## Question 1

Download the benchmark dataset, MNIST, from http://yann.lecun.com/exdb/mnist/. Implement multi-class classification for recognizing handwritten digits (also known as multiclass logistic regression ---this is simply a feedforward neural network with k output neurons, with one output neuron for each class, and each output neuron oi returns the probability that the input data-point xj is in class i) and try it on MNIST. 

Comments: No need to implement almost anything in DL by your own (this is true in general); the software framework (ie, the DL platform) typically provides implementations for all the things discussed in class, such as the learning algorithms, the regularizations methods, the cross-validation methods, etc.

Use your favorite deep learning platform. A few candidates:

1.	Marvin from http://marvin.is/ 
2.	Caffe from http://caffe.berkeleyvision.org)

EXERCISE INSTRUCTIONS>
a) List the things that the MNIST assignment says the deep learning framework typically provides implementations for.
b) In the MNIST assignment, what does each output neuron oi return?
c) Carry on the MNIST assignment from the point where it stops.
The entries after this point are separate material and are not part of the MNIST assignment.

RECORDS SHOWN>

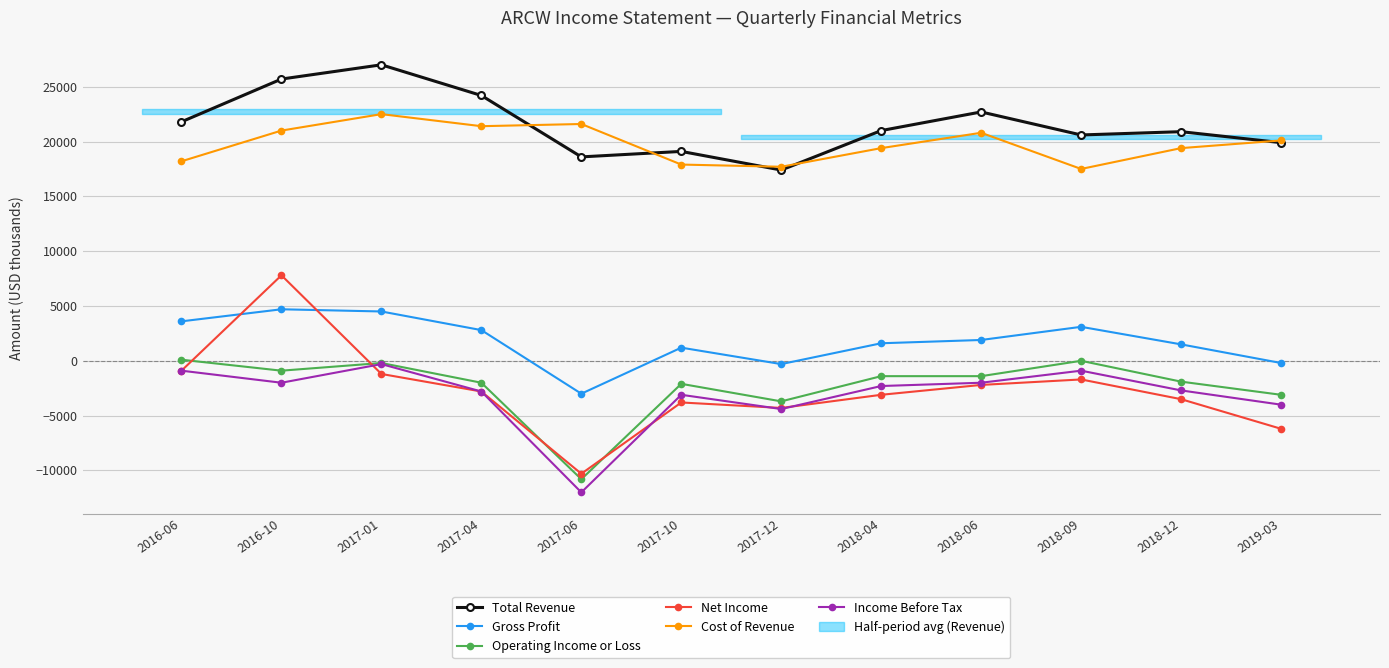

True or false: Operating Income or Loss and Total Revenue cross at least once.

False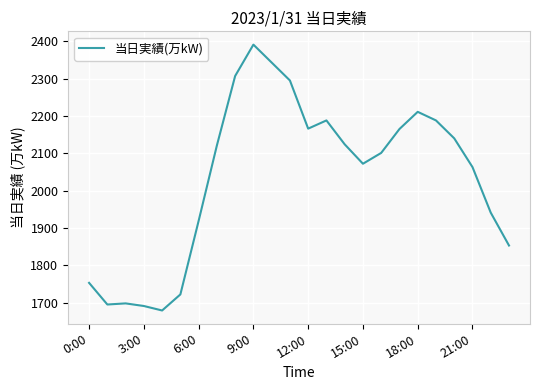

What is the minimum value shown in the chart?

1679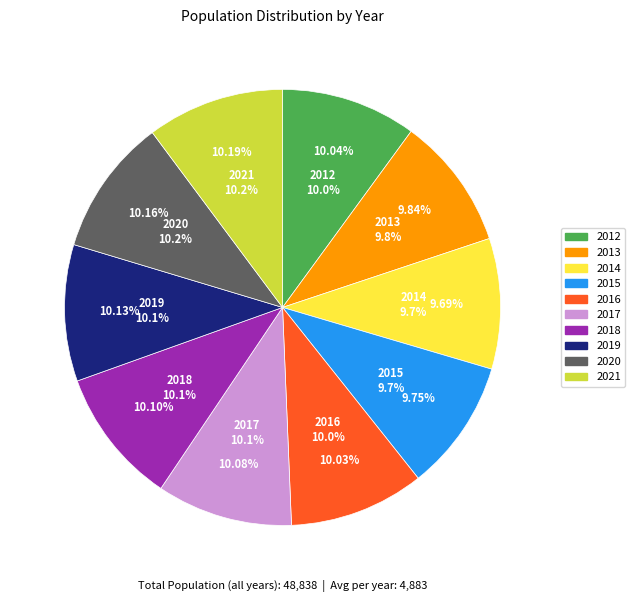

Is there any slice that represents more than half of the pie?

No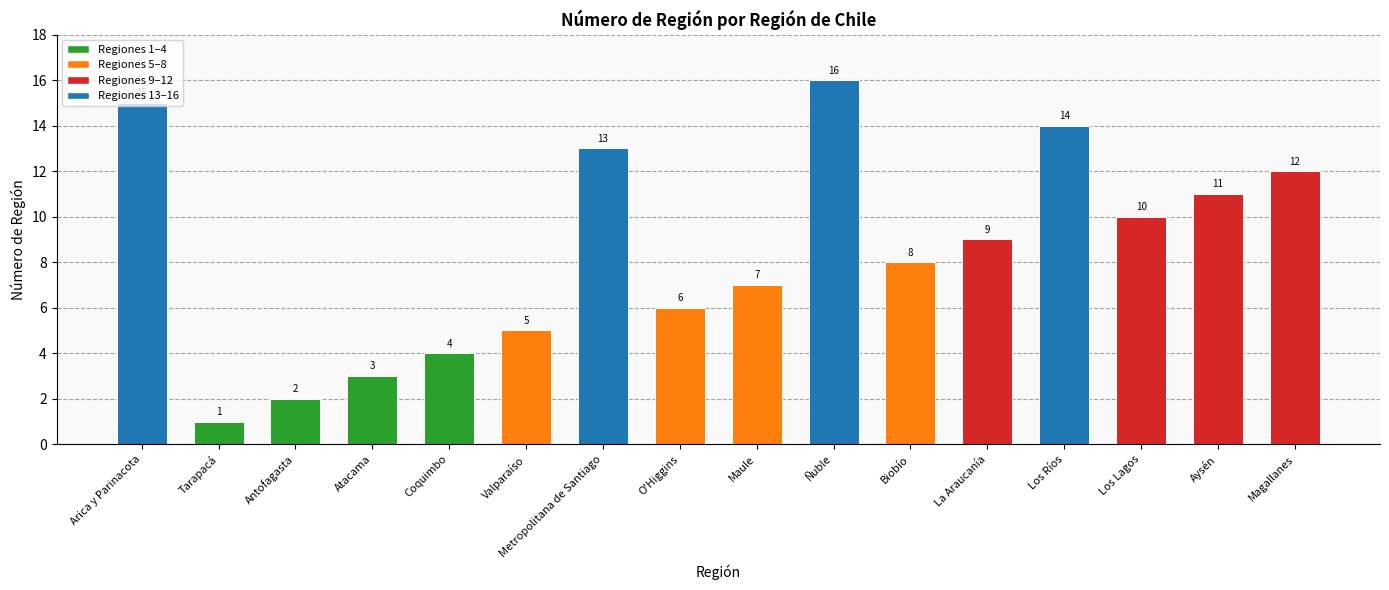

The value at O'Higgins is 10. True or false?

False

EXPECTED RESPONSES>
a) The learning algorithms, the regularizations methods, the cross-validation methods

b) The probability that the input data-point xj is in class i.

c)
3.	TensorFlow from https://www.tensorflow.org
4.	Pylearn2 from http://deeplearning.net/software/pylearn2/
5.	Theano, Torch, Lasagne, etc. See more platforms at http://deeplearning.net/software_links/.

Read the tutorial about your selected platform (eg, for TensorFlow: https://www.tensorflow.org/tutorials), try it on MNIST; note that the first few examples in the tutorials are typically on MNIST or other simple image datasets, so you can follow the steps. 

Comments: MNIST is a standard dataset for machine learning and also deep learning. It’s good to try it on one shallow neural network (with one output neuron; eg, for recognizing a character A from a not-A character) before trying it on a deep neural network with multiple outputs. Downloading the dataset from other places in preprocessed format is allowed, but practicing how to read the dataset prepares you for other new datasets you may be interested in (thus, please, read the MNIST website carefully).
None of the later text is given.